→ **REQUIRED WORK**
A - Answer these questions using the article on earthquake anniversaries and soil-structure interaction:
(i) For how long did the 1964 Alaska earthquake shake?
(ii) What law did the California State Legislature enact one month after the Long Beach earthquake?
(iii) What does Star compare liquefaction to?
B - In the earthquake article, recast the paragraph beginning "For instance, there is a difference in loads" as a short list that keeps its main facts.
C - Continue the earthquake article from its final paragraph, keeping the same tone and subject.

→ **PROVIDED PASSAGE**
((

Reminders Of Earthquakes PastPublished: May 15, 2014
This year, California is vibrating with earthquake anniversaries and Civil Engineering’s Lisa Star, an expert on geotechnical engineering and soil-structure interaction, knows them by heart.
The Loma Prieta earthquake marked its 24th birthday this fall after shaking the state for 10-15 seconds on Oct. 17, 1989. The Northridge Quake recorded its 20th anniversary since shuddering its way into the history books for 10-20 seconds on Jan. 17, 1994. The second-worst earthquake in recorded history rocked Alaska 50 years ago for four minutes on March 27, 1964.
Star, who joined the Civil Engineering and Construction Engineering Department in 2011, sees plenty of advantages to her performing her soil-structure interaction research in southern California.
“Two of the best places for geotechnical engineering are California and Japan,” she said. She pointed to the 10-second March 1933 Long Beach earthquake that claimed 115 lives. Just one month after the earthquake, the California State Legislature enacted the Field Act. “This was the first earthquake to spur engineers to design buildings with earthquakes in mind,” she explained.
Structural engineering has come a long way since 1933. “In the old days, a structural engineer would visit a building site and make an estimation,” she said. “But then, modeling got more sophisticated and structural engineers found that their models did not match what was going on. We have come to understand the importance of the interaction between soil and structure.
“For instance, there is a difference in loads,” she added. “A static load just sits there. If the load is heavy, it compresses down the soil. If you pile more and more pancakes on a plate, the pancakes get squished. Soil does the same thing under a big load. But an earthquake applies a dynamic load that changes. In an earthquake, the loads are horizontal and move sideways.”
A world-famous example of static load is the Leaning Tower of Pisa.
“The tower is interesting because the soil on one side is softer than the soil on the other side. The tower squishes the two sides differently,” she said. “The softer side settles more and the harder side doesn’t. Today, they try very hard to make the tower tilt in a particular way. They can’t put it right or else they wouldn’t have a tourist attraction.”
One of California’s best examples of the effects that earthquakes can have on structures is found in the city of San Francisco. “The San Andreas fault runs right by it. What is interesting about San Francisco is its reclaimed land,” she said. “Some of the older building sites were filled with whatever was handy at the time. Once they were filled with garbage, San Franciscans decided they could build on it. That is a big challenge. They are prone to what we call ‘liquefaction.’ Think of liquefaction as quicksand because it behaves in exactly the same way.”

))

→ **EXTRACTED INFORMATION**
((

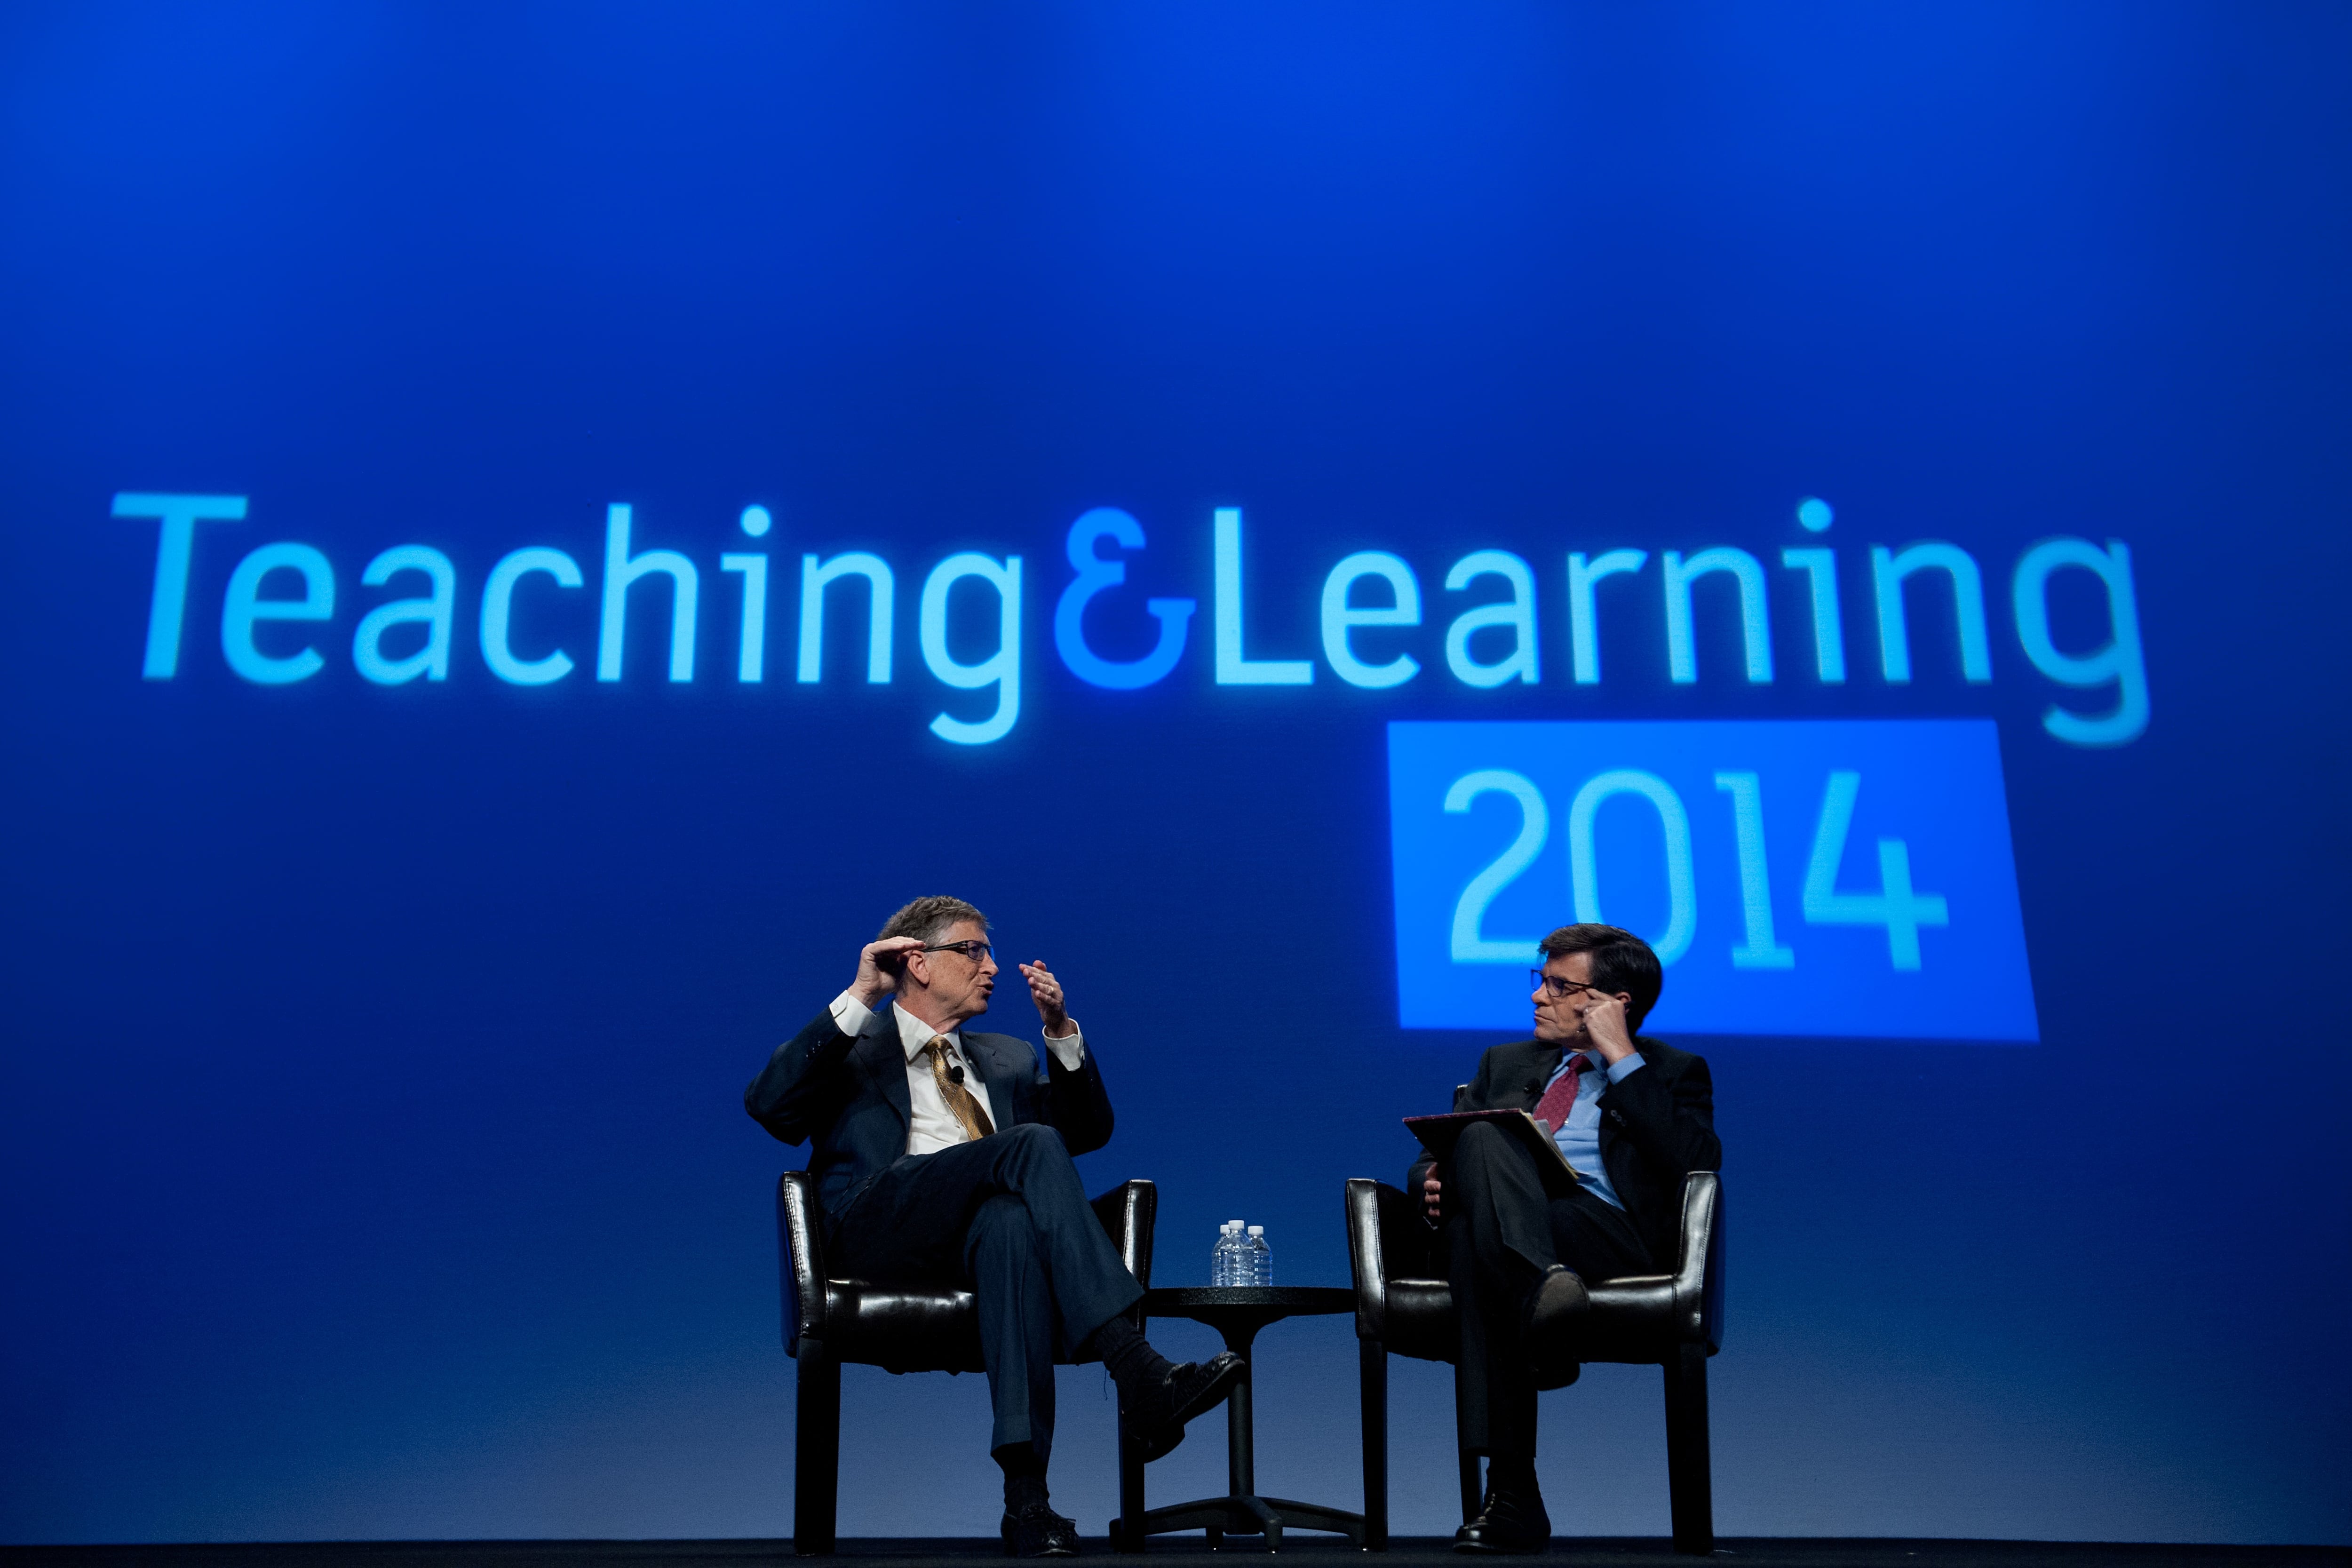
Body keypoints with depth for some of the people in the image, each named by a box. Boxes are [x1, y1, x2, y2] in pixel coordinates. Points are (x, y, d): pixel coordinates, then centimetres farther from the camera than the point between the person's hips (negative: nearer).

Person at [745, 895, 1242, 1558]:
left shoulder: (1009, 1060, 33)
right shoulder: (852, 1048, 21)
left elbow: (1088, 1131, 23)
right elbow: (769, 1107, 1)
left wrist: (1061, 1029, 11)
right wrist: (858, 999, -2)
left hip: (987, 1233, 3)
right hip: (881, 1229, -3)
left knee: (1012, 1219, -39)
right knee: (1033, 1144, -31)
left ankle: (1026, 1493, -47)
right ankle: (1136, 1371, -43)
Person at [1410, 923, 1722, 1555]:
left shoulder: (1673, 1072, 20)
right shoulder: (1506, 1063, 32)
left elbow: (1695, 1163, -2)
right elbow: (1430, 1159, 24)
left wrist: (1623, 1058, -1)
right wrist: (1436, 1185, -2)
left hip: (1609, 1232, -3)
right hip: (1496, 1226, 3)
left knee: (1476, 1232, -36)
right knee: (1483, 1137, -34)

))

→ **EXPECTED OUTPUTS**
A -
(i) Four minutes.
(ii) The Field Act.
(iii) Quicksand.

B -
- Static load: stays in place. A heavy one compresses the soil beneath it, much as a growing stack of pancakes gets squished on a plate.
- Dynamic load: applied by an earthquake and changes over time. Earthquake loads are horizontal and move sideways.

C -
More than earthquakes can liquefy the earth as the Philippines can testify. Super Typhoon Haiyan made the city of Tacloban resemble a garbage dump with only a few concrete buildings left standing after 147-mph winds whipped up 20-foot walls of seawater.
“Hurricanes, tsunami loading and wind loading all came together there,” Star said. “Sometimes structures must face combined natural disasters. Add to that laxly enforced building codes and you have a disaster. Look at the impact of Hurricane Katrina in 2005 on New Orleans. They had perfectly modern building codes but they still had big problems. In the 2011 Tohoku earthquake off Japan, a tsunami was triggered that reached heights of up to 133 feet and traveled up to six miles inland. Japan suffered serious damage despite having some of the most stringent building codes in the world.”
Star received her B.S. in civil engineering (2006), her M.S. in geotechnical engineering (2007) and her Ph.D. in geotechnical engineering (2011), all from UCLA.
One industry keenly interested in soil-structure interaction is nuclear power. “Stiffer, stronger buildings have more effects from soil-structure interaction. Nuclear power plants are built like bunkers,” she said. “Following the Japanese tsunami, all U.S. nuclear facilities were ordered inspected. That is especially true for the California facilities that we know are most exposed to earthquake loading such as Diablo Canyon and San Onofre.”
The science of structure-soil interaction has come a long way since Venice and St. Petersburg built themselves on logs hammered into the earth. “Today, we have a much better understanding of what’s going on. We use computers to create sophisticated modeling. That has been a big breakthrough,” she said.
Knowing what she knows changes the way Star sees the world. “It’s true you can’t look at a building and say, that’s doomed,” she said. “It takes a lot of time and energy to perform an investigation and today, with the help of high technology, I can stand back, look at a building and say, ‘That’s so cool! Look what they did!’”